A decisão consta da determinação presidencial anual dos EUA sobre os principais países de trânsito e produção de drogas, a chamada "Majors List". O mecanismo existe desde 1961 e obriga o presidente a avaliar, todo ano, se cada país coopera contra o narcotráfico.

Este ano, a lista identifica 23 países como principais centros de trânsito ou produção de drogas, incluindo Bolívia, Colômbia, México e Peru. Desses, quatro receberam a classificação mais grave, de "falha comprovada" nos últimos 12 meses: Afeganistão, Bolívia, Mianmar e Colômbia.

A Venezuela estava nessa lista desde 2005 e só saiu agora, após a prisão de Maduro em janeiro e a cooperação do governo interino de Delcy Rodríguez. A Colômbia pode ser a próxima, se avançar no combate à coca sob De La Espriella.

Decidi que a Venezuela não deve mais ser designada como tendo falhado comprovadamente em cumprir seus compromissos de controle de drogas.

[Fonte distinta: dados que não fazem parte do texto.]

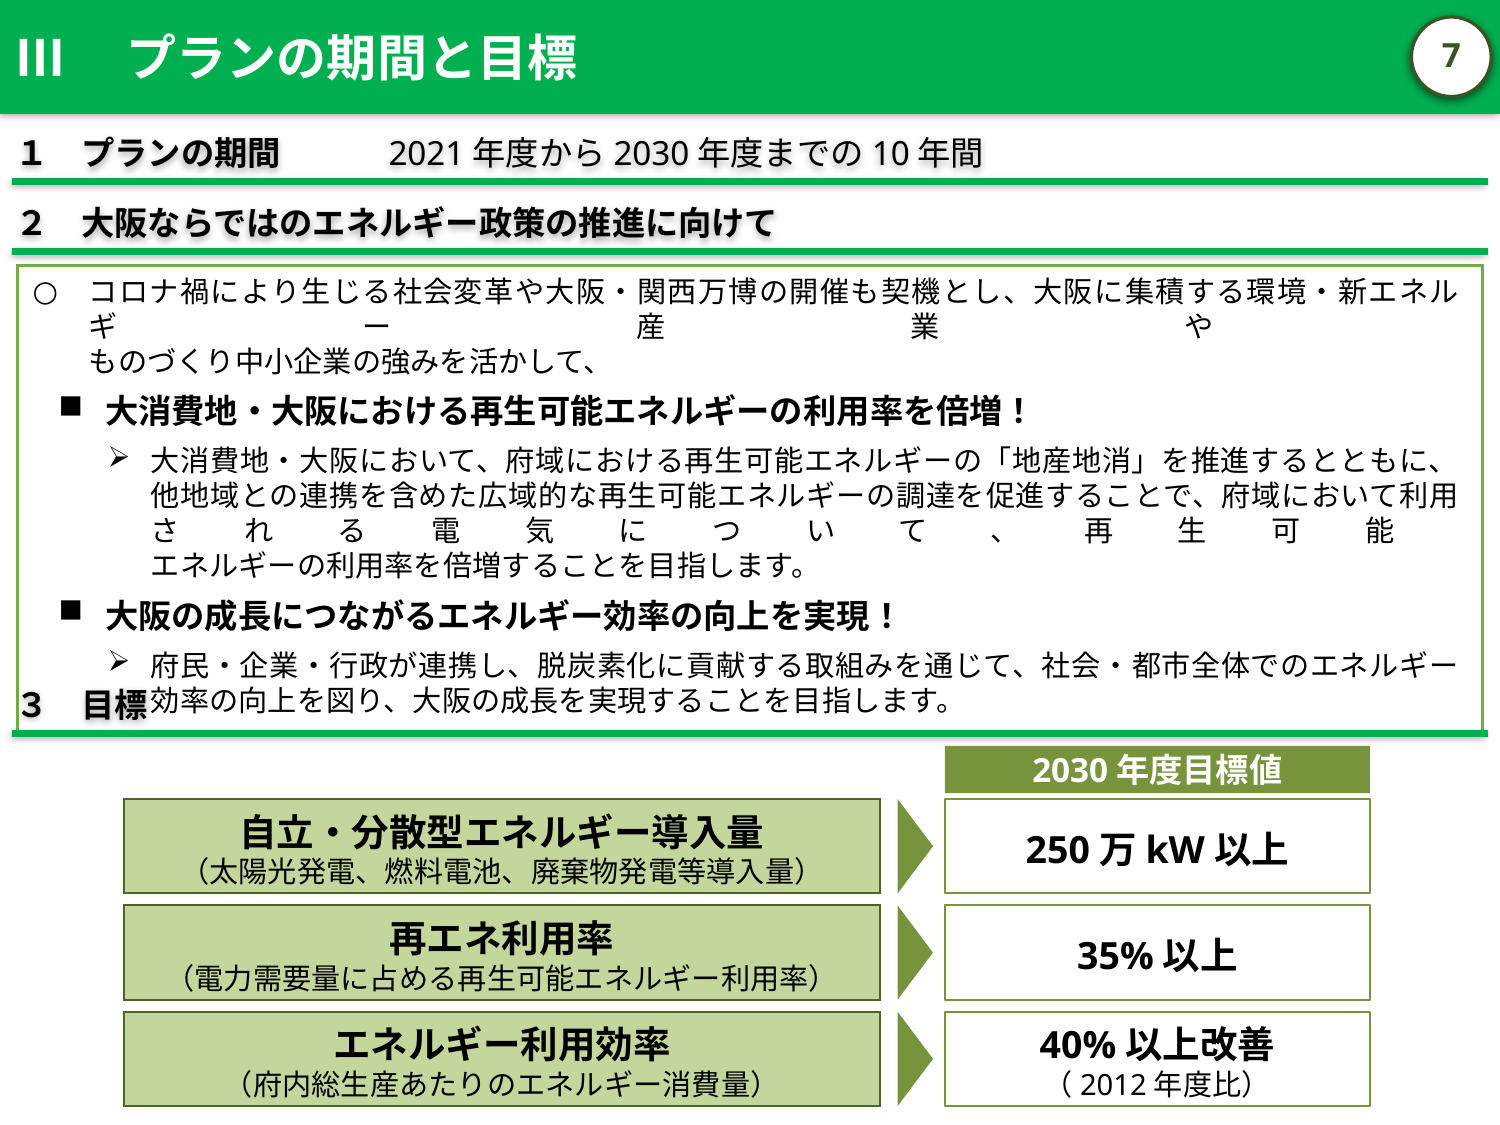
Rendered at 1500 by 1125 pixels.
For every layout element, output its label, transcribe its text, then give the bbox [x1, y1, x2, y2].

text_box ２ 大阪ならではのエネルギー政策の推進に向けて [0, 194, 1500, 250]
text_box [897, 905, 933, 1000]
text_box エネルギー利用効率 （府内総生産あたりのエネルギー消費量） [123, 1011, 880, 1107]
text_box [11, 178, 1489, 185]
text_box [897, 799, 934, 894]
text_box Ⅲ プランの期間と目標 [0, 0, 1500, 114]
text_box ３ 目標 [0, 676, 1500, 732]
text_box 再エネ利用率 （電力需要量に占める再生可能エネルギー利用率） [123, 905, 880, 1000]
text_box [11, 248, 1489, 255]
text_box コロナ禍により生じる社会変革や大阪・関西万博の開催も契機とし、大阪に集積する環境・新エネルギー産業や ものづくり中小企業の強みを活かして、 大消費地・大阪における再生可能エネルギーの利用率を倍増！ 大消費地・大阪において、府域における再生可能エネルギーの「地産地消」を推進するとともに、他地域との連携を含めた広域的な再生可能エネルギーの調達を促進することで、府域において利用される電気について、再生可能 エネルギーの利用率を倍増することを目指します。 大阪の成長につながるエネルギー効率の向上を実現！ 府民・企業・行政が連携し、脱炭素化に貢献する取組みを通じて、社会・都市全体でのエネルギー効率の向上を図り、大阪の成長を実現することを目指します。 [17, 264, 1483, 674]
text_box １ プランの期間 2021年度から2030年度までの10年間 [0, 124, 1500, 180]
text_box 40%以上改善 （2012年度⽐） [944, 1011, 1370, 1107]
text_box 6 [1411, 17, 1492, 97]
text_box [897, 1011, 934, 1107]
text_box 250万kW以上 [944, 799, 1370, 894]
text_box 35%以上 [944, 905, 1370, 1000]
text_box 自立・分散型エネルギー導入量 （太陽光発電、燃料電池、廃棄物発電等導入量） [123, 799, 880, 894]
text_box 2030年度目標値 [944, 746, 1370, 794]
text_box [11, 730, 1489, 737]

afirmou Trump, em comunicado divulgado pelo Departamento de Estado. Apesar da classificação negativa, os Estados Unidos optaram por manter assistência à Bolívia, Mianmar e Colômbia, por considerarem a cooperação desses países "vital aos interesses americanos", uma exceção prevista na própria lei.

O Brasil não está entre os 23 países listados, mas o texto do documento afirma que o governo brasileiro "falhou em confrontar" o PCC e o Comando Vermelho, classificados pelos Estados Unidos como organizações terroristas em maio.

Foi o mesmo texto que motivou a acusação direta de Trump ao país, noticiada por nós nesta quarta.

Ficar de fora da lista oficial livra o Brasil, por ora, das sanções que ela prevê: suspensão de assistência dos EUA, posição americana contrária a empréstimos do país em bancos multilaterais e tarifas comerciais mais altas.

Mas a crítica nominal chega em meio a uma disputa tarifária que os dois países já tentam resolver à mesa.

O ponto em aberto

O caso venezuelano mostra como a lista funciona menos como termômetro técnico do tráfico e mais como moeda de troca diplomática.

Maduro preso e substituído por um governo alinhado a Washington tirou a Venezuela da lista depois de 20 anos, enquanto Bolívia e Mianmar seguem classificados como "falha comprovada" e, mesmo assim, recebem ajuda considerada estratégica.

Não há decisão anunciada para tirar ou colocar o Brasil na lista formal na próxima rodada de avaliação. Até lá, resta saber se a crítica funciona como aviso isolado ou como preparação para uma inclusão mais adiante.